La Cassazione “riapre la porta” a chi dichiara di non sapere chi si trovasse alla guida nel momento in cui è stata commessa un’infrazione stradale che comporta la perdita di punti patente.
Se la giurisprudenza della Corte nell’ultimo decennio aveva praticamente affermato per gli intestatari di veicoli l’obbligo di sapere a chi il mezzo era affidato, l’ordinanza 9555/2018 depositata ieri dalla Seconda sezione civile riconosce che bisogna vedere caso per caso.
Così, nel caso affrontato dall’ordinanza, il fatto che trascorrano mesi fra l’infrazione e la notifica del verbale può giustificare il fatto di non ricordare chi fosse alla guida. Ma attenzione: la vicenda su cui si è pronunciata la Corte risale al 2007, quando per la notifica le forze di polizia avevano a disposizione 150 giorni. Dall’estate di otto anni fa, invece, la mini-riforma del Codice della strada (legge 120/2010) ha ridotto il termine (contenuto nell’articolo 201 del Codice) a 90 giorni e i verbali arrivano nelle mani del destinatario in tempi ben più ridotti, per cui diventa più difficile giustificarsi col tempo trascorso.
In ogni caso, si parla di chi riceve un verbale d’infrazione con decurtazione di punti, con conseguente invito a dichiarare chi l’abbia commessa, e risponde di non sapere chi guidasse. Nel caso di chi non risponde affatto, invece, è pacifico che scatta una sanzione supplementare di 286 euro (articolo 126-bis, comma 2, del Codice).
Finora la Cassazione aveva di fatto esteso automaticamente questa sanzione anche a chi risponde di non sapere: la norma punisce chi omette la risposta senza avere un «giustificato e documentato motivo» e la Corte ha riconosciuto fondate le giustificazioni solo in pochi casi.
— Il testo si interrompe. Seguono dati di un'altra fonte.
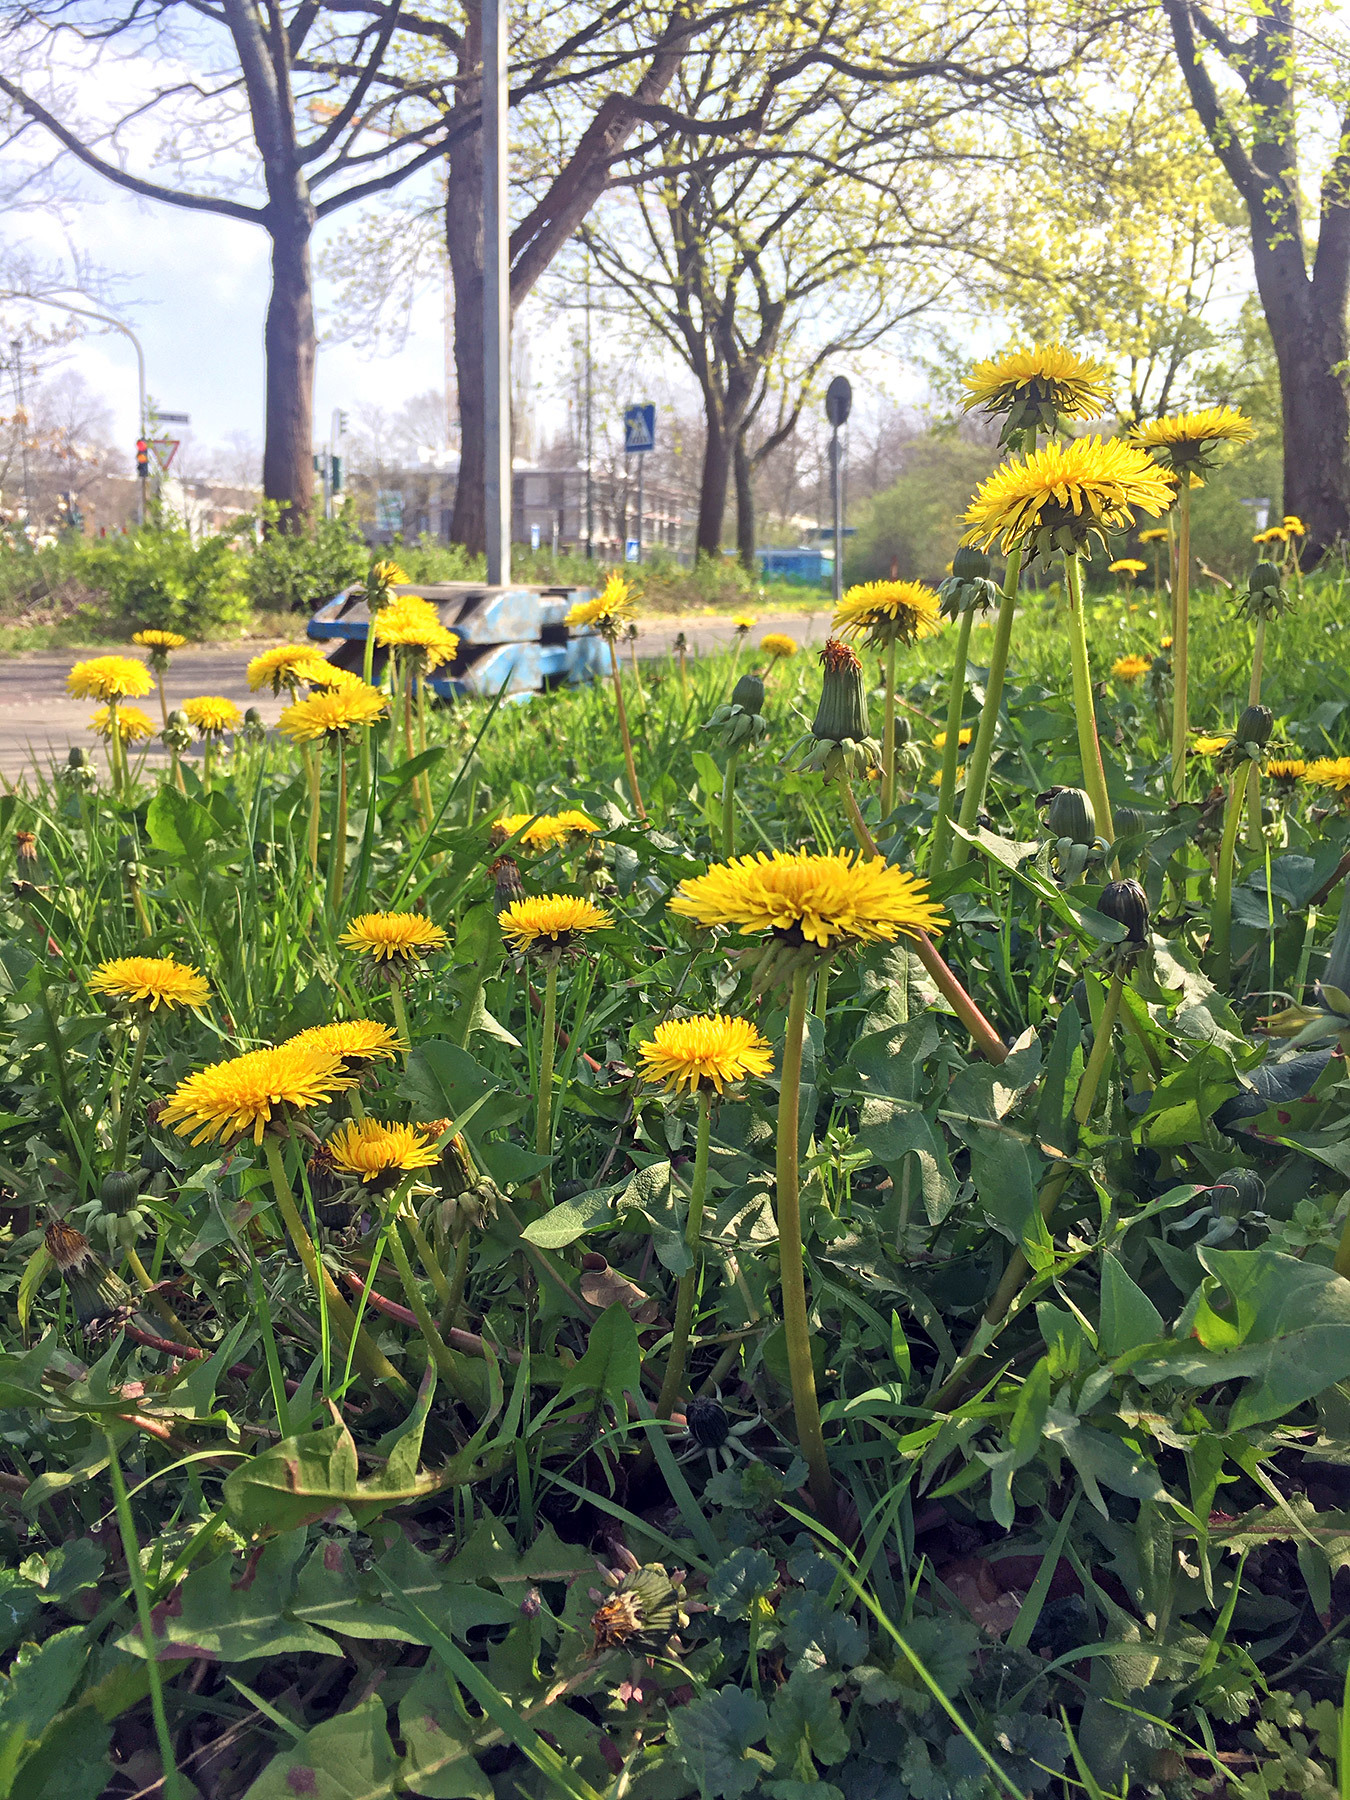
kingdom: Plantae
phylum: Tracheophyta
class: Magnoliopsida
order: Asterales
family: Asteraceae
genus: Taraxacum
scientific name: Taraxacum officinale
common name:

Infatti, i giudici hanno prevalentemente affermato che il proprietario, essendo responsabile della circolazione del veicolo, è sempre tenuto a conoscere l’identità di chi lo utilizza (sentenza 12568/2015, fra le tante), se non altro per accertarsi che abbia la patente.
Né vale giustificarsi col fatto che il mezzo viene abitualmente utilizzato da più patentati, come nel caso di un’impresa: occorre adottare misure organizzative (come la tenuta di un registro) per essere sempre in grado di ricostruire chi fosse il conducente (sentenze 14649/2010 e 24133/2012). Anzi, più dipendenti ha un’impresa più adeguato deve essere il sistema aziendale di controllo.
Nell’ordinanza di ieri, invece, la Cassazione “ripesca” una sentenza interpretativa della Corte costituzionale, la 165/2008, che riconosceva al proprietario «la facoltà di esonerarsi da responsabilità, dimostrando l’impossibilità» di sapere chi guidasse. In questo quadro, la Consulta ha osservato che l’articolo 126-bis richiama il preesistente articolo 180, comma 8, del Codice stesso (che riguarda in generale la richiesta di informazioni e documenti da parte delle forze dell’ordine). E lo scopo di quest’ultima norma è perlopiù inteso come colpire solo chi rifiuta di collaborare all’accertamento, non chi semplicemente attua una «omessa collaborazione».
A ulteriore conferma, l’ordinanza di ieri richiama la 434/2007, secondo cui un’interpretazione più penalizzante per l’intestatario del veicolo lederebbe il diritto di difesa: «non consentendo in alcun modo all’interessato di sottrarsi all’applicazione della sanzione pecuniaria», sarebbe «una presunzione iuris et de iure di responsabilità».
Nel caso deciso dall’ordinanza di ieri, le ragioni difensive dell’intestataria del mezzo erano state valutate e riconosciute valide sia in primo sia in secondo grado. La Cassazione ha confermato che entrambi i giudici avevano operato correttamente, per cui in generale non si può escludere che le notifiche a distanza di tempo, unite alla presenza di più guidatori in un nucleo familiare, siano di per sé giustificazioni fondate.